▸ **WORK INSTRUCTIONS**:
Sort through the data and copy the lines holding the word "FileFunction".

▸ **RECORDS FOR THE TASK**:
== Segment start ==
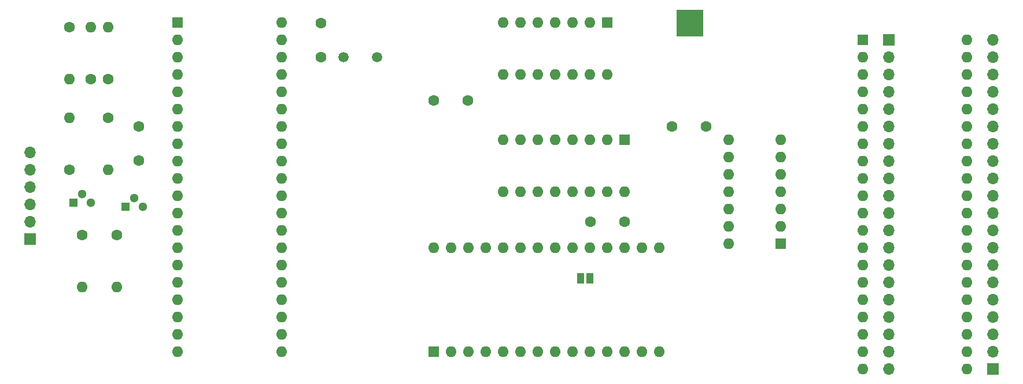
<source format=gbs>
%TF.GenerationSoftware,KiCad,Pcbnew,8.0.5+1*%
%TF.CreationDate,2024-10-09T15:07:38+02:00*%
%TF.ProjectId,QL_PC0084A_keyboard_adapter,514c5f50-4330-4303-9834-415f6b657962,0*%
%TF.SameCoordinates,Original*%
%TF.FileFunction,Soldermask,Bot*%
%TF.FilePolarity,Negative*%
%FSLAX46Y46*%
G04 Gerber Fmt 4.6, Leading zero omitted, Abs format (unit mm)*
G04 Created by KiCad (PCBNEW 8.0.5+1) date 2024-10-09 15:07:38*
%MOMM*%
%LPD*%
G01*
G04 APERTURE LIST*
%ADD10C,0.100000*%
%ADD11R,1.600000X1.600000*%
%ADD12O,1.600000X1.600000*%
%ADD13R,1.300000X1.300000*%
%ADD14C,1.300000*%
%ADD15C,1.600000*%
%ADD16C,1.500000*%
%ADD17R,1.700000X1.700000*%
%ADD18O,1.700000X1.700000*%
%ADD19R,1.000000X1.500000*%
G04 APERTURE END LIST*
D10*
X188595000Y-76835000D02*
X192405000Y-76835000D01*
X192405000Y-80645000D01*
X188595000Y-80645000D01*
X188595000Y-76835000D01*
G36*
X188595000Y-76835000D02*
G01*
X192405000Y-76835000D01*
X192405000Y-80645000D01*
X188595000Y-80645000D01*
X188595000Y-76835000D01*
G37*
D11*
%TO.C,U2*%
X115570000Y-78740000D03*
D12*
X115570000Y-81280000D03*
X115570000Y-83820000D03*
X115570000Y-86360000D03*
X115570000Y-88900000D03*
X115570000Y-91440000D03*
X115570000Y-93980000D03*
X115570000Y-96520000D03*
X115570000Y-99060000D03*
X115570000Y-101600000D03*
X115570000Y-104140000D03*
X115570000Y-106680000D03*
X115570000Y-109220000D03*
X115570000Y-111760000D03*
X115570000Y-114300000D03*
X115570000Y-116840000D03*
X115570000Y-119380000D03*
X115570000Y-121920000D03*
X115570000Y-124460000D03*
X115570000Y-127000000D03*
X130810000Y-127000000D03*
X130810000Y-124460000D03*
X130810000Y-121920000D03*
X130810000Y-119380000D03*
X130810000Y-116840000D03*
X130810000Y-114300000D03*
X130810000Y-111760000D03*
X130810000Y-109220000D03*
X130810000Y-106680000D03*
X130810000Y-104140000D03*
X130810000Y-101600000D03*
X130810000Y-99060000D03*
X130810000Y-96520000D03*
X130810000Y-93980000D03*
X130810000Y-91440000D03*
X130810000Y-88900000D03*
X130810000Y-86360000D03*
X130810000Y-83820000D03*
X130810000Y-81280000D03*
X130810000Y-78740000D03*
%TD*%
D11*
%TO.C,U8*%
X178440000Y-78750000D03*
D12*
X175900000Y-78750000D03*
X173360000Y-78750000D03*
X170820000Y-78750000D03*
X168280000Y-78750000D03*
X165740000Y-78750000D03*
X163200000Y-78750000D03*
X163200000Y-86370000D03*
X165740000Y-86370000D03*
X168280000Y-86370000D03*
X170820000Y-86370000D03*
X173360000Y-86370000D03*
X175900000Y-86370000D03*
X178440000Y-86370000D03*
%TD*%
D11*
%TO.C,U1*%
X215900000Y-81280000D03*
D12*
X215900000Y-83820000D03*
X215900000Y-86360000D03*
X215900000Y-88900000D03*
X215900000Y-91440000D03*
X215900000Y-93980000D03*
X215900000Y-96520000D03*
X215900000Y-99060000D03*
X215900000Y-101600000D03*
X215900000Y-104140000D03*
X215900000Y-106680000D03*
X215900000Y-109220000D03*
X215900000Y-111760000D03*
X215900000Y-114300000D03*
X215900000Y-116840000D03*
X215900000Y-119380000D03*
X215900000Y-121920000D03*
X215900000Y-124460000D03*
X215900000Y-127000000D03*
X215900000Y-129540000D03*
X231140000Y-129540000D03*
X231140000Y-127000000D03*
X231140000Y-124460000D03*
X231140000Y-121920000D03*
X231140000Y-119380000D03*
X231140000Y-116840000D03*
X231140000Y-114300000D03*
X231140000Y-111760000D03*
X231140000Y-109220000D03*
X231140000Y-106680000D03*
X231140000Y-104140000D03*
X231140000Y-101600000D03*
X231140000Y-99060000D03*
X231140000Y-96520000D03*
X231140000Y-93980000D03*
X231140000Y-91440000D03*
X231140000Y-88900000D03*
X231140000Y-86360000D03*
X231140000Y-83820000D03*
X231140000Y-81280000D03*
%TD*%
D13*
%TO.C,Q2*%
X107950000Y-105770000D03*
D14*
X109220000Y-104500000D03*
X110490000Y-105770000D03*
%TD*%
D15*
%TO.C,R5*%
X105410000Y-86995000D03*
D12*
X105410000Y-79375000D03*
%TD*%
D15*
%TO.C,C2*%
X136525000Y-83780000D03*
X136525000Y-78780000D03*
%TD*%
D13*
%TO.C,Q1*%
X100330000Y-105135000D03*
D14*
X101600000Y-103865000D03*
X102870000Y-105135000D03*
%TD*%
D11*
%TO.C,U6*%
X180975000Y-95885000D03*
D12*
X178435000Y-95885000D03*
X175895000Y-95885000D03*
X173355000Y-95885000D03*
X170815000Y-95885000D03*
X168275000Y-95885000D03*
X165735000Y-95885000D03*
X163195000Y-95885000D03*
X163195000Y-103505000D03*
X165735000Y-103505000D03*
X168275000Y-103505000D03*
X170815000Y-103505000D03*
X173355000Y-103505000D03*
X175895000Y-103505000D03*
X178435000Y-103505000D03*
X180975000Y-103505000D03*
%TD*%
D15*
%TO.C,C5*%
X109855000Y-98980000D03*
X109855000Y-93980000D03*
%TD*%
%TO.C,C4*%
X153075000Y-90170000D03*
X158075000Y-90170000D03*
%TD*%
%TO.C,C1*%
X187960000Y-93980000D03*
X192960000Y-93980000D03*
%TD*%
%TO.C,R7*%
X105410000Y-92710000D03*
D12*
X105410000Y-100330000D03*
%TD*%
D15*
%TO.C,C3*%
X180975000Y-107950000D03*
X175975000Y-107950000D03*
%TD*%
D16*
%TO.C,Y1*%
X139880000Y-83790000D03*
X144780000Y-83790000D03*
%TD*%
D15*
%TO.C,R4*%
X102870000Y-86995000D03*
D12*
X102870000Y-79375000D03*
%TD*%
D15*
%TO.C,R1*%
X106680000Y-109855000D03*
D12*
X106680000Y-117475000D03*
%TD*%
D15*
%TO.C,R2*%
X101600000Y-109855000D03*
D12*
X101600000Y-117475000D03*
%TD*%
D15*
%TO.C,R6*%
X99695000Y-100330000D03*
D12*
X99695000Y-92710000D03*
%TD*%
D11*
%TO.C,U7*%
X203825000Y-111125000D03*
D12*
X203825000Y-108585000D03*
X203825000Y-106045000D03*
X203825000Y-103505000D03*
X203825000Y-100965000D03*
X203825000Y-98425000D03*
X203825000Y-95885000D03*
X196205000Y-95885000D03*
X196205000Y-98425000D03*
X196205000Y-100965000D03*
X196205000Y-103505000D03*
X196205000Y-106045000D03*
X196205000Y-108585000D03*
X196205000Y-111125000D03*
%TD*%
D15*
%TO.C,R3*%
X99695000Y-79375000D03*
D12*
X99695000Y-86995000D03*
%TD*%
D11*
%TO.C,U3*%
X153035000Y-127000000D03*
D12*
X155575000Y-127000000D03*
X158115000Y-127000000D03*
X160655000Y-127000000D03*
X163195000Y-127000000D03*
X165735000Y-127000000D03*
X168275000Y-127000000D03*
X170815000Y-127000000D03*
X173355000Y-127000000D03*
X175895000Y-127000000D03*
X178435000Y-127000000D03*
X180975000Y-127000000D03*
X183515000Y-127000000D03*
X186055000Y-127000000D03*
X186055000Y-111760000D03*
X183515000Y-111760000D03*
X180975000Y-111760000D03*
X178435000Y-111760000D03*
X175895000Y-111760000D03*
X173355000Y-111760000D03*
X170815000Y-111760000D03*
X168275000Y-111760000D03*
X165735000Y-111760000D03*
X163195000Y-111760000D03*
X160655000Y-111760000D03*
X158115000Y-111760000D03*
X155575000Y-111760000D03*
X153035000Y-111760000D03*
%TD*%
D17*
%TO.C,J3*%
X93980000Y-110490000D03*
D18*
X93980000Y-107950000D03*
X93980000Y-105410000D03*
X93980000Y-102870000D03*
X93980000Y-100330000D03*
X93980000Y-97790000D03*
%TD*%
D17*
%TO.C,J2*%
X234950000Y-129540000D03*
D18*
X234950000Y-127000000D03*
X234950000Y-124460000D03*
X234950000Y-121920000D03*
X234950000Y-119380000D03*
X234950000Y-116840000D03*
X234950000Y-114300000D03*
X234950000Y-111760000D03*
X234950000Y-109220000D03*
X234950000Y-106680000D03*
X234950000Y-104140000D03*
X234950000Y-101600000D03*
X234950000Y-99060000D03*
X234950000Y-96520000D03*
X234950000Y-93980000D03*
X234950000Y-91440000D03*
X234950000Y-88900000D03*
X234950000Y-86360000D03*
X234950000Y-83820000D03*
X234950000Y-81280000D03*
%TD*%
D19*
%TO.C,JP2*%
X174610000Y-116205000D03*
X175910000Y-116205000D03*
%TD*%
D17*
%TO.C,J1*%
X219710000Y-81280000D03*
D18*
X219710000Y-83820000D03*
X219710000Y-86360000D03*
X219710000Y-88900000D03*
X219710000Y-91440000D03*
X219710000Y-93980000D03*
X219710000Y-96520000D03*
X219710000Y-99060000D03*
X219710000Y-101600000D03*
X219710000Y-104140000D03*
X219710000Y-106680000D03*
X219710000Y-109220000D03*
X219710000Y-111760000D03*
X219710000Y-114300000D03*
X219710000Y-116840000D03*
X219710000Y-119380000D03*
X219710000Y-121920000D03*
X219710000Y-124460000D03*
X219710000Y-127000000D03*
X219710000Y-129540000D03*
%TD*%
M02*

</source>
== Segment end ==
== Segment start ==
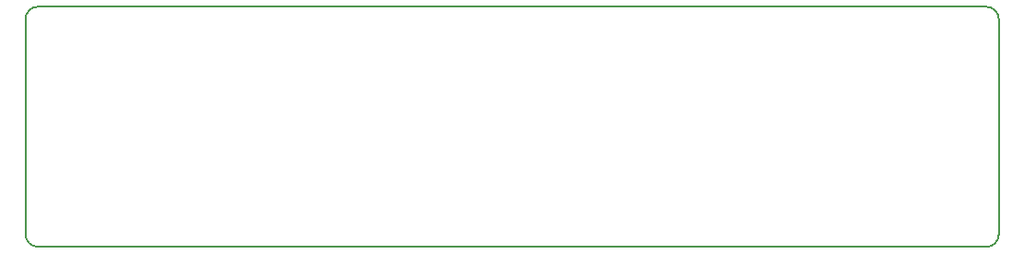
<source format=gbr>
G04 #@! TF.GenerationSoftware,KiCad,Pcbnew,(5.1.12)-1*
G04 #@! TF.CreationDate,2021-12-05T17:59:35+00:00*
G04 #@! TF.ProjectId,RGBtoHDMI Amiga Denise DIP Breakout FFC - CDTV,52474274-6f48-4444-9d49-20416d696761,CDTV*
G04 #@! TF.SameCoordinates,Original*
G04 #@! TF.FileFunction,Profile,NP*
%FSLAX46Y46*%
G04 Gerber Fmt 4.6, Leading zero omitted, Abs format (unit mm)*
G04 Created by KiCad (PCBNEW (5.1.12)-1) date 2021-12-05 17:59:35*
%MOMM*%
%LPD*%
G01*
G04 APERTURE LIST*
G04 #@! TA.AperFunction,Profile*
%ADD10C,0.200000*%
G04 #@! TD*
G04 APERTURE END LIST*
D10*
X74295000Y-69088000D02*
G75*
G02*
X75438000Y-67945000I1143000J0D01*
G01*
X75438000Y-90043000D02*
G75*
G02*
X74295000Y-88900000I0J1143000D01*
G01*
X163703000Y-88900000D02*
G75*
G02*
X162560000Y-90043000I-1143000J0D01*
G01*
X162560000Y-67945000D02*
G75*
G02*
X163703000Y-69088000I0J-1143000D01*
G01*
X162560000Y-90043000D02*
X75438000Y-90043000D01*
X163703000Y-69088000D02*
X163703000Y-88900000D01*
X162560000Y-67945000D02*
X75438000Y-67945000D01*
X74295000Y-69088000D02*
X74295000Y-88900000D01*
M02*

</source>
== Segment end ==
== Segment start ==
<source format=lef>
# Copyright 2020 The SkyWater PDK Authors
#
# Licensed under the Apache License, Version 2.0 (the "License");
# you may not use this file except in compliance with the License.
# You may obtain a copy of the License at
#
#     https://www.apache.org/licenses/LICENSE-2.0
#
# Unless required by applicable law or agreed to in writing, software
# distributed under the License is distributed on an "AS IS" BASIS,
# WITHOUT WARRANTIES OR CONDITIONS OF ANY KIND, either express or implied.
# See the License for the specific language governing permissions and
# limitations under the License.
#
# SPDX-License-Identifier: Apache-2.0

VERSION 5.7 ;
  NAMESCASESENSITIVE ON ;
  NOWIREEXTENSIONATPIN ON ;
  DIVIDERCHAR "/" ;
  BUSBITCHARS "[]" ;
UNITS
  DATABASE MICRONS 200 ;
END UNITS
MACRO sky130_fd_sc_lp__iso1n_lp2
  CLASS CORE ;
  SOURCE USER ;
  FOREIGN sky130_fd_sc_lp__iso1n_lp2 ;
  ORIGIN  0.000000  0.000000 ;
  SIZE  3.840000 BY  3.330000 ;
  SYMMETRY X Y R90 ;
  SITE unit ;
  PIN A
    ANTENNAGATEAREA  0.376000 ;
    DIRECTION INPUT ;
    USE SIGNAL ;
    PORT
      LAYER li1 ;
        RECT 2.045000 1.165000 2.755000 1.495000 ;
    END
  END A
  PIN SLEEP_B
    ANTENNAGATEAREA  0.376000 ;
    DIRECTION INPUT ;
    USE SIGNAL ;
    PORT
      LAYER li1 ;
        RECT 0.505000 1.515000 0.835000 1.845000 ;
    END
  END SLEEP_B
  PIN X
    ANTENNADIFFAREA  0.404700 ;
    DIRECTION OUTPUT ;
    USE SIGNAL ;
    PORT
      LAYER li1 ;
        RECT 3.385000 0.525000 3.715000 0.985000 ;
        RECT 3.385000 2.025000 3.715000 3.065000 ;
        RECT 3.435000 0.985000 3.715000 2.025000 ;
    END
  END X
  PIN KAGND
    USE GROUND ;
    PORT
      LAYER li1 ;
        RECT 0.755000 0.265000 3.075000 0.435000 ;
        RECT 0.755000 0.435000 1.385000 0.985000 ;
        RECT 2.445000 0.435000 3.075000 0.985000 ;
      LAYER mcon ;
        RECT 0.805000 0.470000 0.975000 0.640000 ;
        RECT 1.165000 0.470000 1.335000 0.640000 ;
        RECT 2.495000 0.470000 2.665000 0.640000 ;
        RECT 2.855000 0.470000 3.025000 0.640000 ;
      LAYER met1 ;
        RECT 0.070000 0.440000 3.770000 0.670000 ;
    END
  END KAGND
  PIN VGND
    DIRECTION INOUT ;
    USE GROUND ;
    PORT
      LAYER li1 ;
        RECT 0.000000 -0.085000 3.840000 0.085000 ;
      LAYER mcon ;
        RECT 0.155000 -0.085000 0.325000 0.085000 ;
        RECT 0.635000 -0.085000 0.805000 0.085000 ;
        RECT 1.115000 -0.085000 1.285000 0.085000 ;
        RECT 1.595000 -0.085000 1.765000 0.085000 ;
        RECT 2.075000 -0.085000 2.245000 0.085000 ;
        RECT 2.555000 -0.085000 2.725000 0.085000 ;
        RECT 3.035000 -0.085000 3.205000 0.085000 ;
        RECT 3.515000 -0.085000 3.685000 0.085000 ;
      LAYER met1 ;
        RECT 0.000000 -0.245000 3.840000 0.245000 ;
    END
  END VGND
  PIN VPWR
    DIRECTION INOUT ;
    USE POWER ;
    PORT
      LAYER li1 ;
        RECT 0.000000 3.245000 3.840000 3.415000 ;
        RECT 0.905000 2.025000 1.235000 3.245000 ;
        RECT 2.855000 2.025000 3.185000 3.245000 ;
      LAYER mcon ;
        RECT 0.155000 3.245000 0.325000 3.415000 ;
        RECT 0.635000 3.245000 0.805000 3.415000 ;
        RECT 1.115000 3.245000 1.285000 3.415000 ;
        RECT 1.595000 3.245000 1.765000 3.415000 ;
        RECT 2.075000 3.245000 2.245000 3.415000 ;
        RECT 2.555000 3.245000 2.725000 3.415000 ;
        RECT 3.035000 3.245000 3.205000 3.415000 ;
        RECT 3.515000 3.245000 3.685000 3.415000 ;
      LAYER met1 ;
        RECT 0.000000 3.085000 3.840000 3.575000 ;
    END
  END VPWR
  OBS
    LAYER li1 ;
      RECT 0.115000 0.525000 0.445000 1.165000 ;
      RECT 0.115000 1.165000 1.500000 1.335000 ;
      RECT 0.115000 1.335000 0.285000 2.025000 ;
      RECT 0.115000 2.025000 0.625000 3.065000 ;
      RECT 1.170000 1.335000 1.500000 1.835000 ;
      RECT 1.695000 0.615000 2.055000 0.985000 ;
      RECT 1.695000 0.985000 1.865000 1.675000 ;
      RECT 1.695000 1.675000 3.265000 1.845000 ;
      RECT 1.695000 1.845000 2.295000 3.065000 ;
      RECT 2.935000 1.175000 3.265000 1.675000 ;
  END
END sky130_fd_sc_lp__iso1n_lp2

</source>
== Segment end ==
▸ **WRITTEN SOLUTION**:
%TF.FileFunction,Soldermask,Bot*%
G04 #@! TF.FileFunction,Profile,NP*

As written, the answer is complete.